Andrew Schorr: One last thing about it. And we were talking to the Chief Medical Officer of Leukemia and Lymphoma Society. She said, because we don't have the data, not only do we not know to what extent it's helpful, but we don't know if it's harmful.
Dr. Jain: Right. Yeah. So, I think the data is really important. And as I said, I do know that clinical trials are about to happen in the United States. I think those trials and I'm assured that there's other trials happening in other countries as well about the booster vaccination. So, I think once we have those results out, hopefully soon, maybe in the next month or two months, then we'll know more about if this is a valid strategy, what side effects patients are having with a third shot? I think those things are important.
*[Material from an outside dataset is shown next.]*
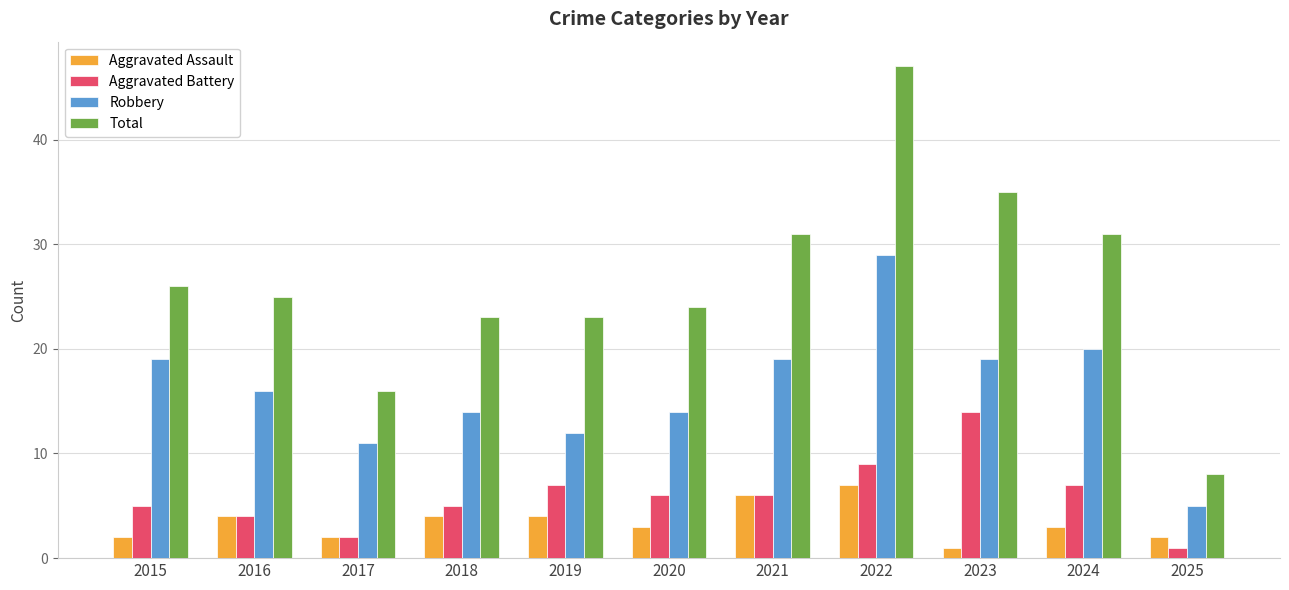

What is the difference between the second highest and minimum values in the Total series?

27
Andrew Schorr: Okay. Well, we've covered a lot of ground and of course this is sort of a moving target.
Dr. Jain: Right.
Andrew Schorr: So monoclonal antibody, not yet diagnosed, but worried that you've been exposed. Talk to your doctor.
Dr. Jain: Yes.
Andrew Schorr: The question about booster shots is evolving and all of us who are immunocompromised are going to listen carefully.
Dr. Jain: Yes.
Andrew Schorr: So hopefully we have a safe situation that continues as we go forward. Thank you for being our partner in all this, Dr. Jain, appreciate it. All right. I'm Andrew Schorr. And remember, knowledge and communication with your doctor as this information unfolds is so important. Remember, knowledge can be the best medicine of all.